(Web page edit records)
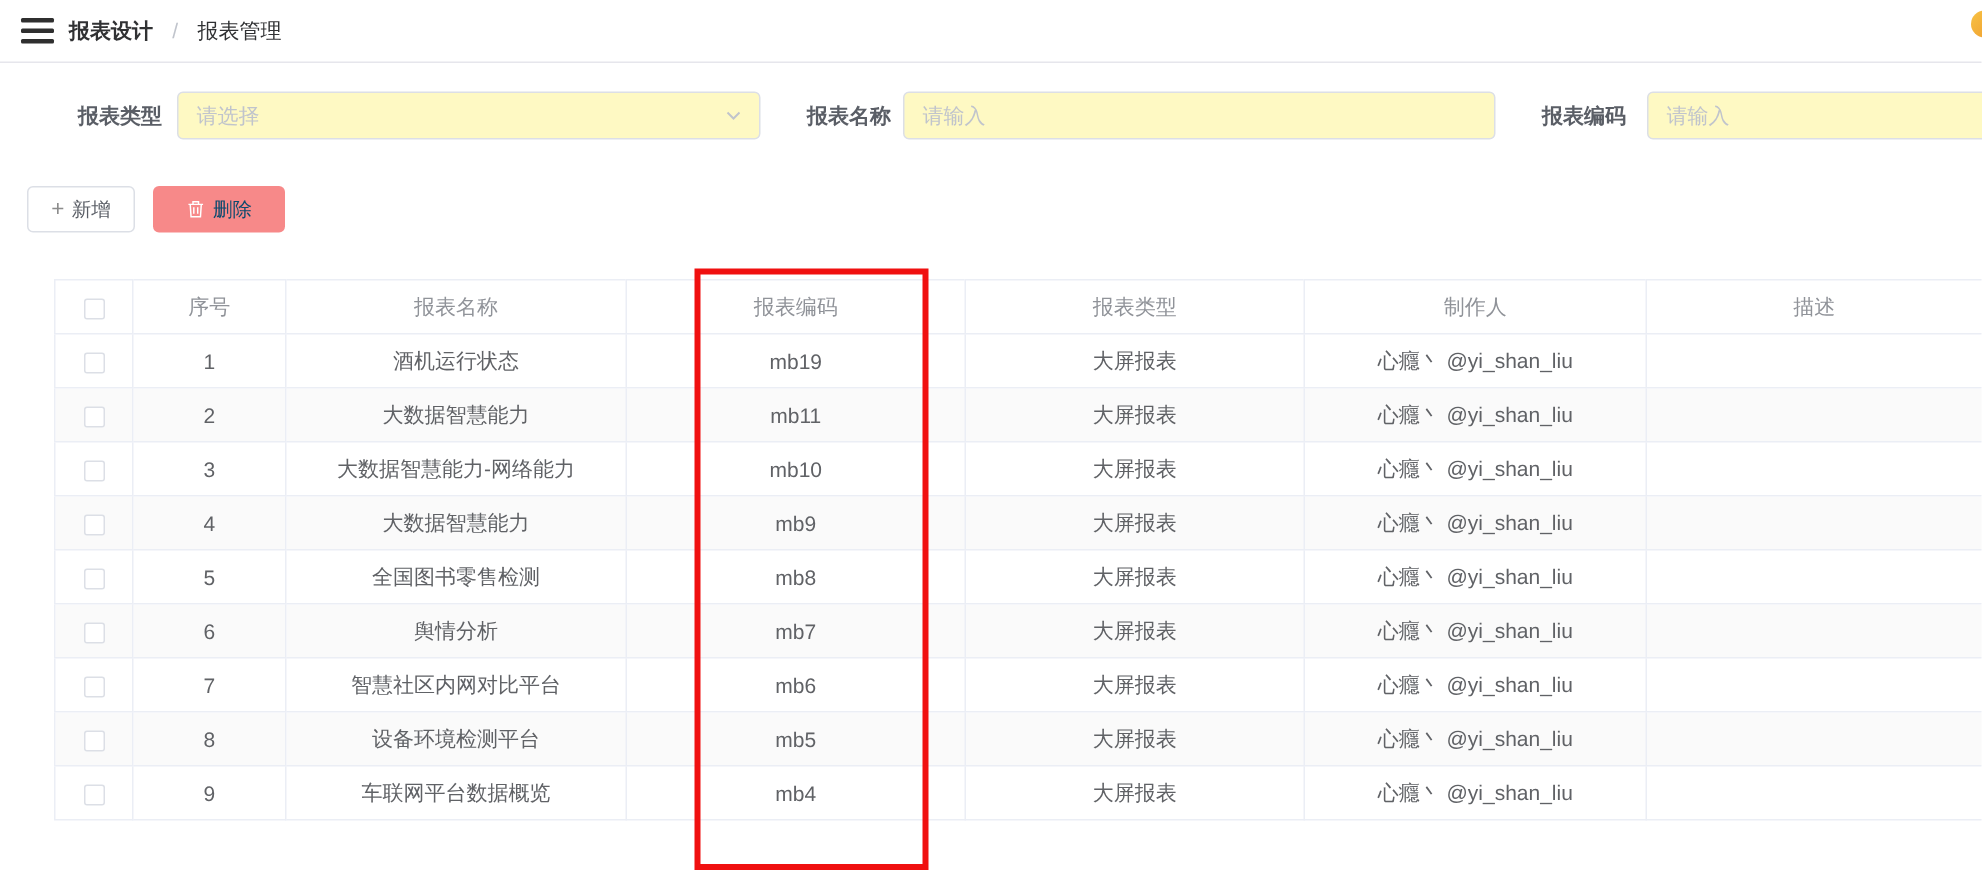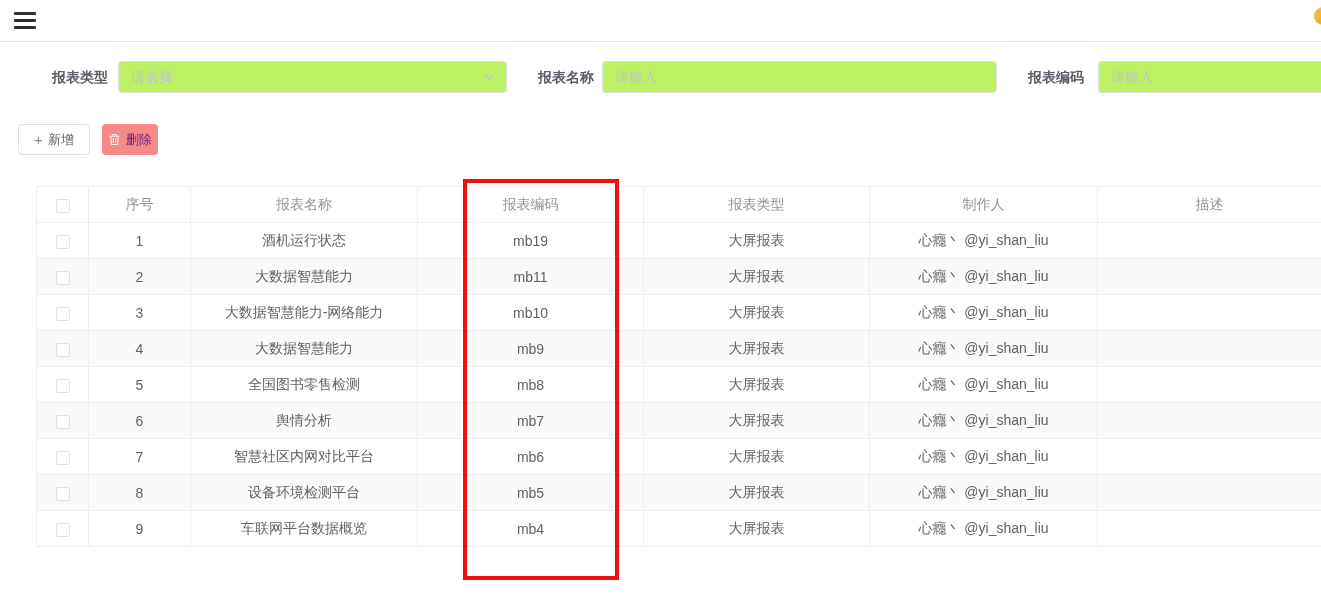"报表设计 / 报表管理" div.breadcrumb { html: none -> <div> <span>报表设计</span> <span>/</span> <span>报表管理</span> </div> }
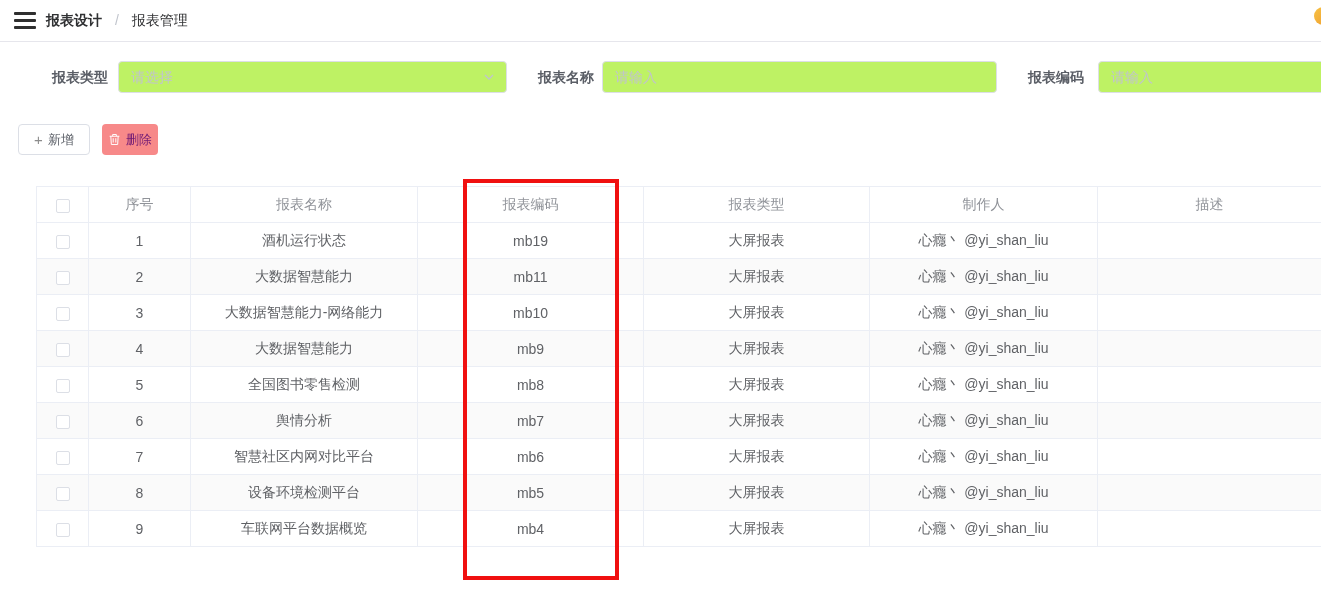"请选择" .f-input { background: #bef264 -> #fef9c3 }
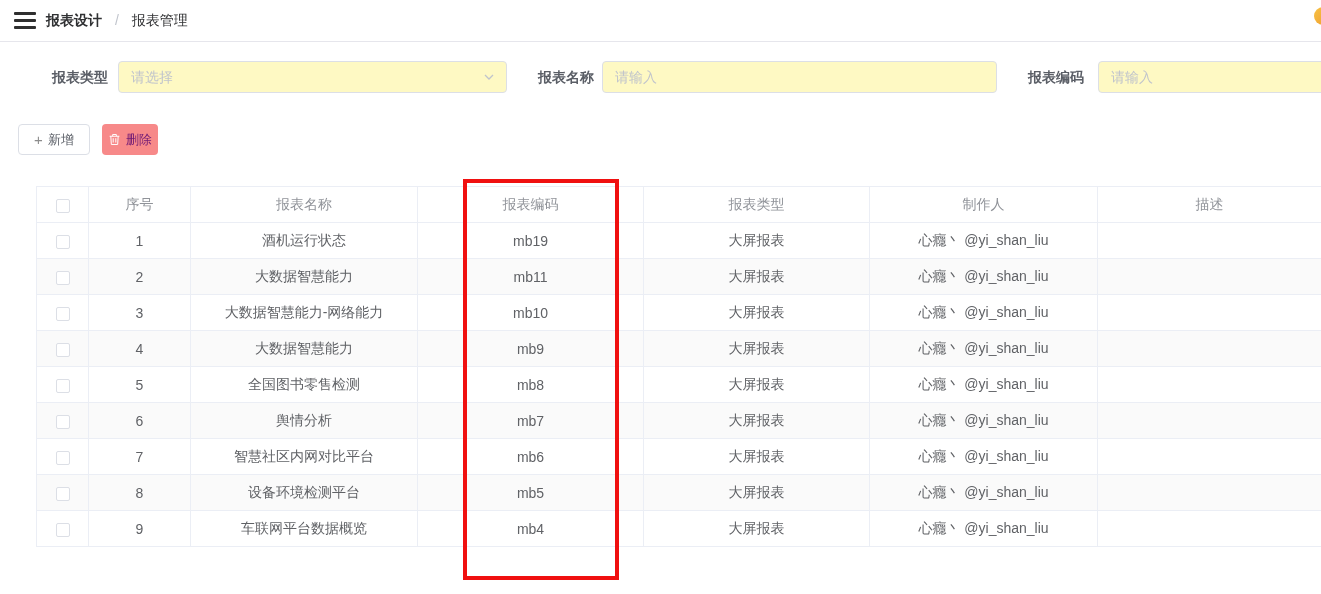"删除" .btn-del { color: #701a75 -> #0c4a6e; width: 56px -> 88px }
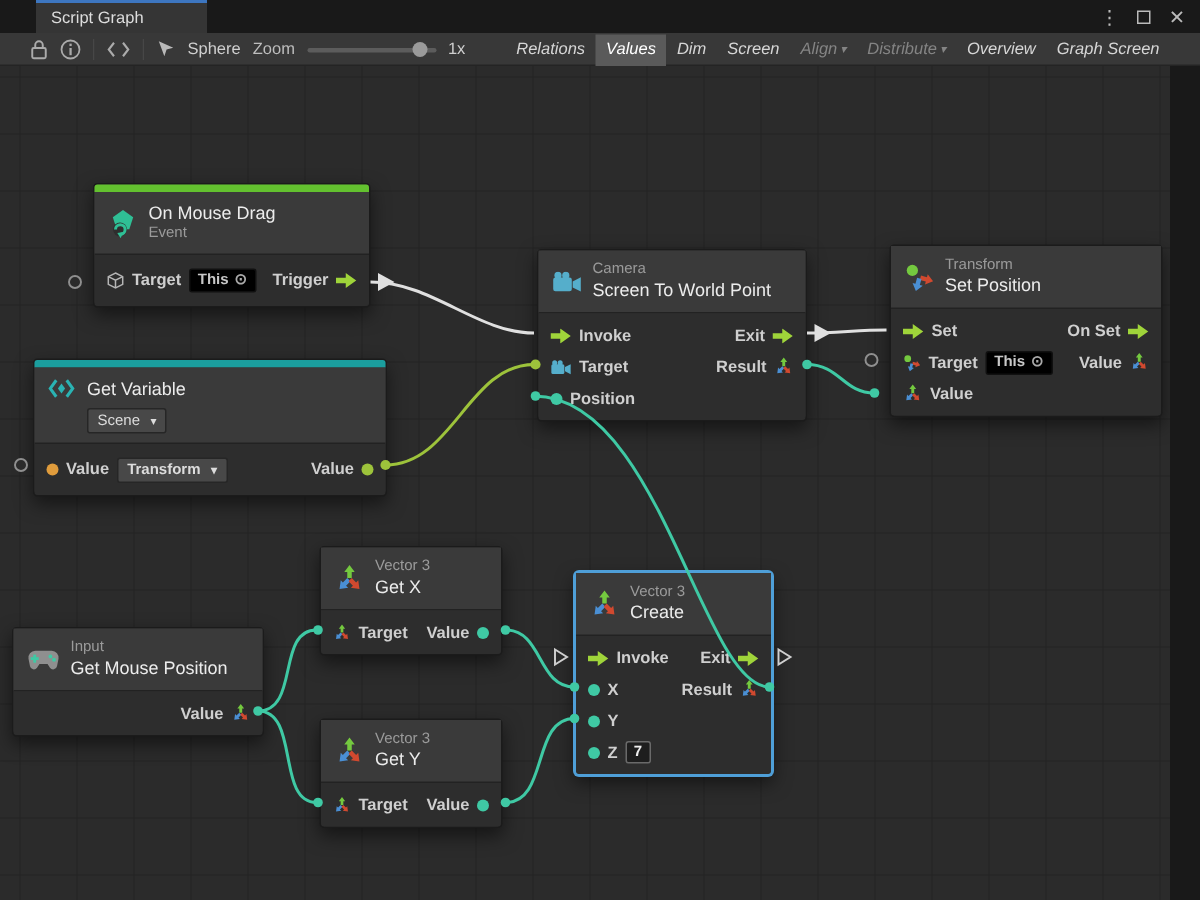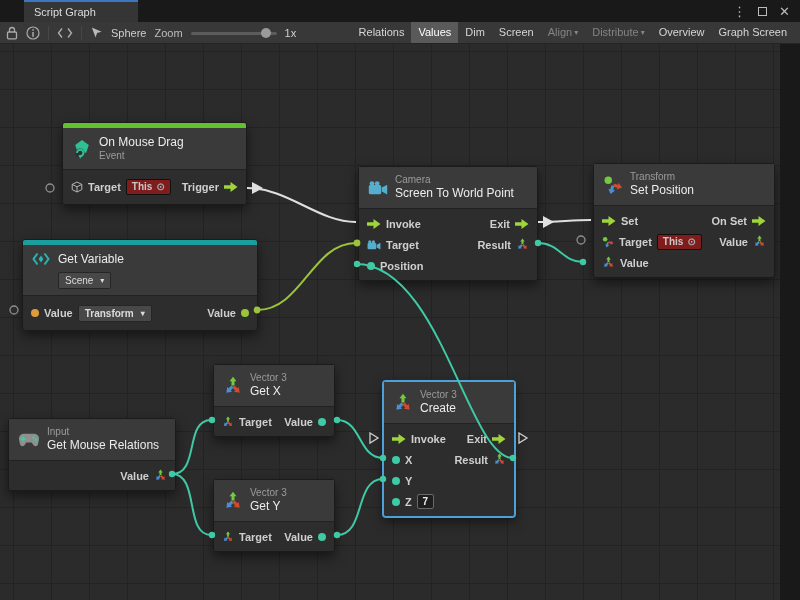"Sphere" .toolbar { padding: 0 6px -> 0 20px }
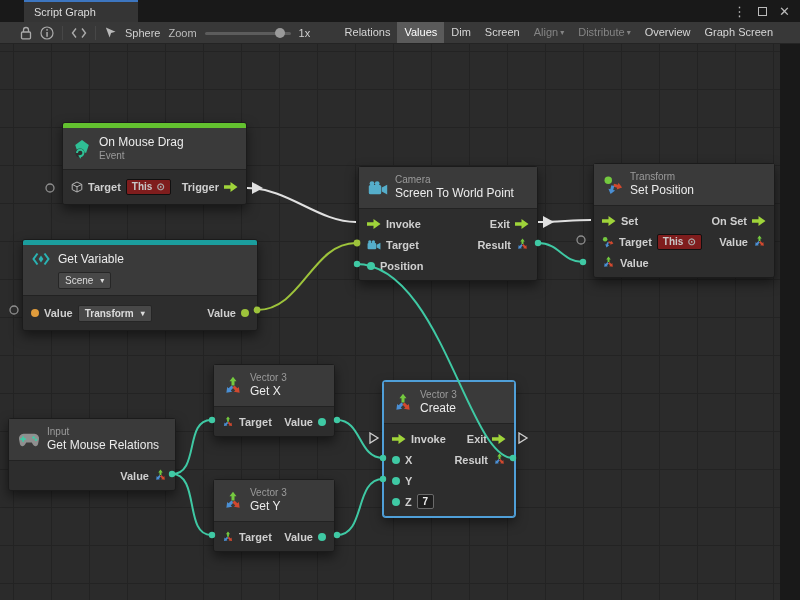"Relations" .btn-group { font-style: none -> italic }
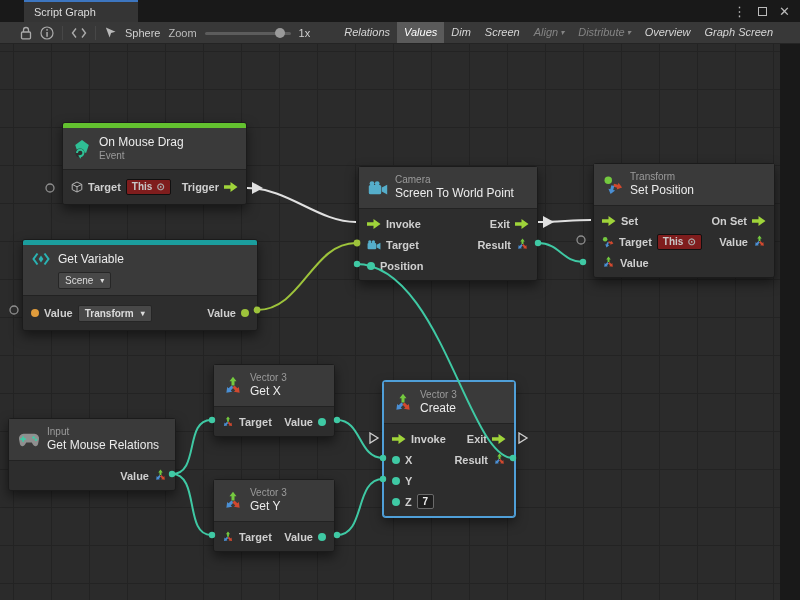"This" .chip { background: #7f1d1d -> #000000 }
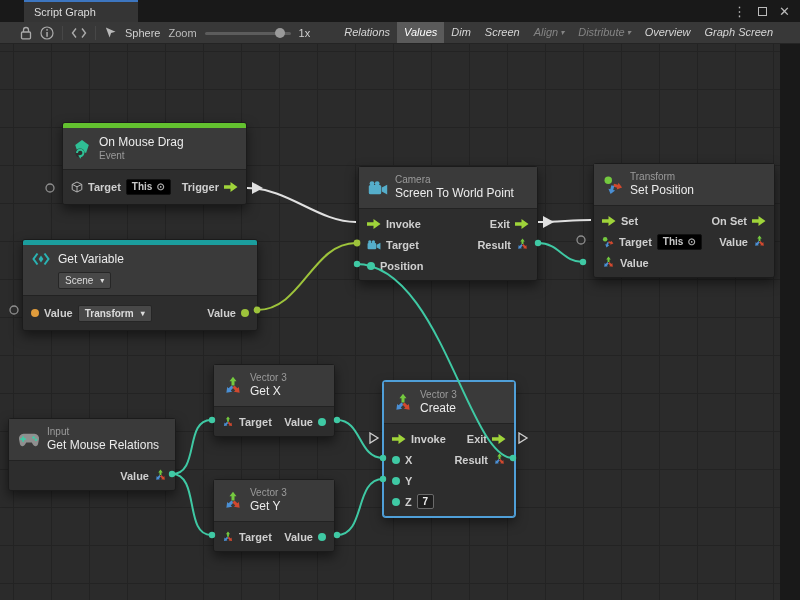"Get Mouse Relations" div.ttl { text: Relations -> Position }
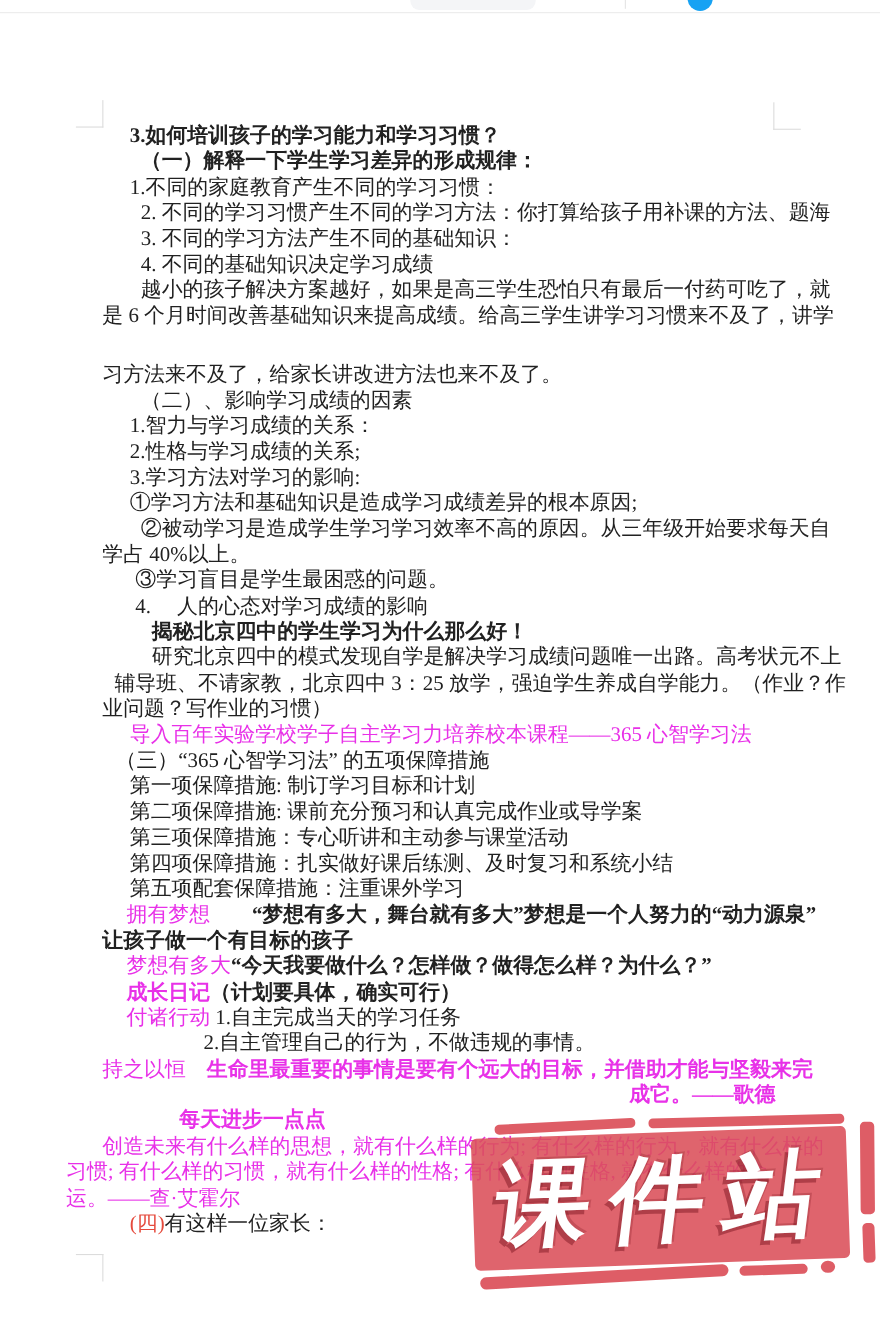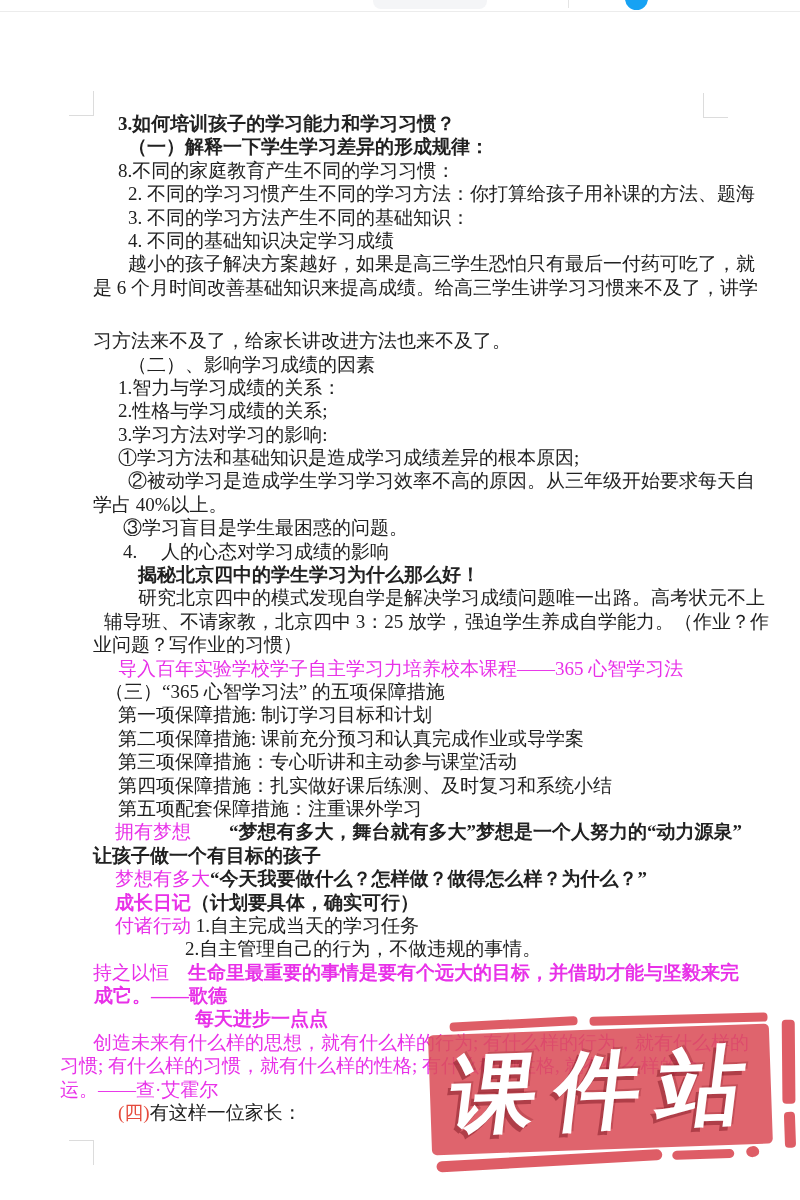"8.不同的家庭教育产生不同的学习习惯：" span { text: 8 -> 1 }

_PROBLEM DESCRIPTION_: Set down all of the data word for word; no pictures belong in it.

_ANSWER FOR THE TASK_:
"报表设计 / 报表管理" div.breadcrumb { html: none -> <div> <span>报表设计</span> <span>/</span> <span>报表管理</span> </div> }
"请选择" .f-input { background: #bef264 -> #fef9c3 }
"删除" .btn-del { color: #701a75 -> #0c4a6e; width: 56px -> 88px }
"Sphere" .toolbar { padding: 0 6px -> 0 20px }
"Relations" .btn-group { font-style: none -> italic }
"This" .chip { background: #7f1d1d -> #000000 }
"Get Mouse Relations" div.ttl { text: Relations -> Position }
"8.不同的家庭教育产生不同的学习习惯：" span { text: 8 -> 1 }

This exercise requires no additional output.